WORK ORDER: Copy all of the material below without changing a single character.

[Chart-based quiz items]
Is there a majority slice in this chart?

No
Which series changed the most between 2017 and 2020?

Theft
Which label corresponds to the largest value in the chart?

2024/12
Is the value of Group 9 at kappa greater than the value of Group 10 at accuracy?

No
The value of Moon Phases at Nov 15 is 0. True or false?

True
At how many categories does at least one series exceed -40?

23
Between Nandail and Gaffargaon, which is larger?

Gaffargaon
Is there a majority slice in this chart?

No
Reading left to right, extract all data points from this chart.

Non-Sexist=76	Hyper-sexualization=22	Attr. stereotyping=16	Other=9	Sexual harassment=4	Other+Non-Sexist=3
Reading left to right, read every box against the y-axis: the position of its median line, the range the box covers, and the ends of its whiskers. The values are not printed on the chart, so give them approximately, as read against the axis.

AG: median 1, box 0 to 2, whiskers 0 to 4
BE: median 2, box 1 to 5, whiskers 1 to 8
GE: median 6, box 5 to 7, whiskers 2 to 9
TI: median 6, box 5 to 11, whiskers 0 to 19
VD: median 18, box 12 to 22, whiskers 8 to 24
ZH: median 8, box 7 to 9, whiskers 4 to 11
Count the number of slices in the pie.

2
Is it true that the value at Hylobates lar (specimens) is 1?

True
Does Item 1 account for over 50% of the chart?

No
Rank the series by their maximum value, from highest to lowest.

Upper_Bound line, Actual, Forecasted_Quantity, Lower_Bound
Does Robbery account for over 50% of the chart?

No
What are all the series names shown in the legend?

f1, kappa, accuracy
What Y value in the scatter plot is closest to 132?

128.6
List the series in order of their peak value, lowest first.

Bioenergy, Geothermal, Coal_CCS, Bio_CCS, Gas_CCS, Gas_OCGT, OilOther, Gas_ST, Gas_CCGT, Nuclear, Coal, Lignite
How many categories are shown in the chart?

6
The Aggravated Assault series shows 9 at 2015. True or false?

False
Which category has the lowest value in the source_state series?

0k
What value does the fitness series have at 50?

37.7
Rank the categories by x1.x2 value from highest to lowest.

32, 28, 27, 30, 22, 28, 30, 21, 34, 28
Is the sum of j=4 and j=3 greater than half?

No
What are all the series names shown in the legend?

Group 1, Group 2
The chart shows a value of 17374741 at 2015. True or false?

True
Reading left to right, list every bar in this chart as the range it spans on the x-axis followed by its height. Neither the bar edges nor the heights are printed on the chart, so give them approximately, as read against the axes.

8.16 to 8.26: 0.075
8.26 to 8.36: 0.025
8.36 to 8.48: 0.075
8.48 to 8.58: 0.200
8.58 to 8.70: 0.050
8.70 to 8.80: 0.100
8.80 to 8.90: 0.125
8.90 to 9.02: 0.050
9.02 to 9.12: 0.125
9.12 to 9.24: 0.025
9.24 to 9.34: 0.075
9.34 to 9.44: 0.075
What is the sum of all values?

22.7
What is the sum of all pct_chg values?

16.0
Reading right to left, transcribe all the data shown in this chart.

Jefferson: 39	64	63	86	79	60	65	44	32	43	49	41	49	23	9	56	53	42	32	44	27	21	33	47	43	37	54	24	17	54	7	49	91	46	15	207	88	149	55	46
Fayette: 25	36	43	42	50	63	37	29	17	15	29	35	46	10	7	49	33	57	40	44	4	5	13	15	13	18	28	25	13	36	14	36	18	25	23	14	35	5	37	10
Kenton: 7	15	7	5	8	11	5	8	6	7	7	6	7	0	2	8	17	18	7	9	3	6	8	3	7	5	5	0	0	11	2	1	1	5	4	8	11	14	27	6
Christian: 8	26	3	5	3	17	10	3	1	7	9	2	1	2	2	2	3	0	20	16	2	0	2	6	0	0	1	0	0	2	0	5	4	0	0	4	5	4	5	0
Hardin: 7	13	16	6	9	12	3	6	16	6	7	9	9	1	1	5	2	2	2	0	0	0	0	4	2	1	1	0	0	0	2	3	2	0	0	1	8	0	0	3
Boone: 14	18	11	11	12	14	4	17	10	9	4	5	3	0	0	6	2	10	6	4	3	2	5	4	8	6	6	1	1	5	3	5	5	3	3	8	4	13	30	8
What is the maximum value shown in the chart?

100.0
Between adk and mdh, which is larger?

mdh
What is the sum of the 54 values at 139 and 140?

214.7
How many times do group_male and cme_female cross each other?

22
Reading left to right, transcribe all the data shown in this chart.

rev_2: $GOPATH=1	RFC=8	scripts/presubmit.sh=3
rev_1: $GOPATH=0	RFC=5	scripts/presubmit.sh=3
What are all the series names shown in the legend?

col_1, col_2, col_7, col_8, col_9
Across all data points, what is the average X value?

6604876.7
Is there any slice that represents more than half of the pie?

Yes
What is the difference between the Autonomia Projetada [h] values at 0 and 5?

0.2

REPLY TO THE TASK:
Is there a majority slice in this chart?

No
Which series changed the most between 2017 and 2020?

Theft
Which label corresponds to the largest value in the chart?

2024/12
Is the value of Group 9 at kappa greater than the value of Group 10 at accuracy?

No
The value of Moon Phases at Nov 15 is 0. True or false?

True
At how many categories does at least one series exceed -40?

23
Between Nandail and Gaffargaon, which is larger?

Gaffargaon
Is there a majority slice in this chart?

No
Reading left to right, extract all data points from this chart.

Non-Sexist=76	Hyper-sexualization=22	Attr. stereotyping=16	Other=9	Sexual harassment=4	Other+Non-Sexist=3
Reading left to right, read every box against the y-axis: the position of its median line, the range the box covers, and the ends of its whiskers. The values are not printed on the chart, so give them approximately, as read against the axis.

AG: median 1, box 0 to 2, whiskers 0 to 4
BE: median 2, box 1 to 5, whiskers 1 to 8
GE: median 6, box 5 to 7, whiskers 2 to 9
TI: median 6, box 5 to 11, whiskers 0 to 19
VD: median 18, box 12 to 22, whiskers 8 to 24
ZH: median 8, box 7 to 9, whiskers 4 to 11
Count the number of slices in the pie.

2
Is it true that the value at Hylobates lar (specimens) is 1?

True
Does Item 1 account for over 50% of the chart?

No
Rank the series by their maximum value, from highest to lowest.

Upper_Bound line, Actual, Forecasted_Quantity, Lower_Bound
Does Robbery account for over 50% of the chart?

No
What are all the series names shown in the legend?

f1, kappa, accuracy
What Y value in the scatter plot is closest to 132?

128.6
List the series in order of their peak value, lowest first.

Bioenergy, Geothermal, Coal_CCS, Bio_CCS, Gas_CCS, Gas_OCGT, OilOther, Gas_ST, Gas_CCGT, Nuclear, Coal, Lignite
How many categories are shown in the chart?

6
The Aggravated Assault series shows 9 at 2015. True or false?

False
Which category has the lowest value in the source_state series?

0k
What value does the fitness series have at 50?

37.7
Rank the categories by x1.x2 value from highest to lowest.

32, 28, 27, 30, 22, 28, 30, 21, 34, 28
Is the sum of j=4 and j=3 greater than half?

No
What are all the series names shown in the legend?

Group 1, Group 2
The chart shows a value of 17374741 at 2015. True or false?

True
Reading left to right, list every bar in this chart as the range it spans on the x-axis followed by its height. Neither the bar edges nor the heights are printed on the chart, so give them approximately, as read against the axes.

8.16 to 8.26: 0.075
8.26 to 8.36: 0.025
8.36 to 8.48: 0.075
8.48 to 8.58: 0.200
8.58 to 8.70: 0.050
8.70 to 8.80: 0.100
8.80 to 8.90: 0.125
8.90 to 9.02: 0.050
9.02 to 9.12: 0.125
9.12 to 9.24: 0.025
9.24 to 9.34: 0.075
9.34 to 9.44: 0.075
What is the sum of all values?

22.7
What is the sum of all pct_chg values?

16.0
Reading right to left, transcribe all the data shown in this chart.

Jefferson: 39	64	63	86	79	60	65	44	32	43	49	41	49	23	9	56	53	42	32	44	27	21	33	47	43	37	54	24	17	54	7	49	91	46	15	207	88	149	55	46
Fayette: 25	36	43	42	50	63	37	29	17	15	29	35	46	10	7	49	33	57	40	44	4	5	13	15	13	18	28	25	13	36	14	36	18	25	23	14	35	5	37	10
Kenton: 7	15	7	5	8	11	5	8	6	7	7	6	7	0	2	8	17	18	7	9	3	6	8	3	7	5	5	0	0	11	2	1	1	5	4	8	11	14	27	6
Christian: 8	26	3	5	3	17	10	3	1	7	9	2	1	2	2	2	3	0	20	16	2	0	2	6	0	0	1	0	0	2	0	5	4	0	0	4	5	4	5	0
Hardin: 7	13	16	6	9	12	3	6	16	6	7	9	9	1	1	5	2	2	2	0	0	0	0	4	2	1	1	0	0	0	2	3	2	0	0	1	8	0	0	3
Boone: 14	18	11	11	12	14	4	17	10	9	4	5	3	0	0	6	2	10	6	4	3	2	5	4	8	6	6	1	1	5	3	5	5	3	3	8	4	13	30	8
What is the maximum value shown in the chart?

100.0
Between adk and mdh, which is larger?

mdh
What is the sum of the 54 values at 139 and 140?

214.7
How many times do group_male and cme_female cross each other?

22
Reading left to right, transcribe all the data shown in this chart.

rev_2: $GOPATH=1	RFC=8	scripts/presubmit.sh=3
rev_1: $GOPATH=0	RFC=5	scripts/presubmit.sh=3
What are all the series names shown in the legend?

col_1, col_2, col_7, col_8, col_9
Across all data points, what is the average X value?

6604876.7
Is there any slice that represents more than half of the pie?

Yes
What is the difference between the Autonomia Projetada [h] values at 0 and 5?

0.2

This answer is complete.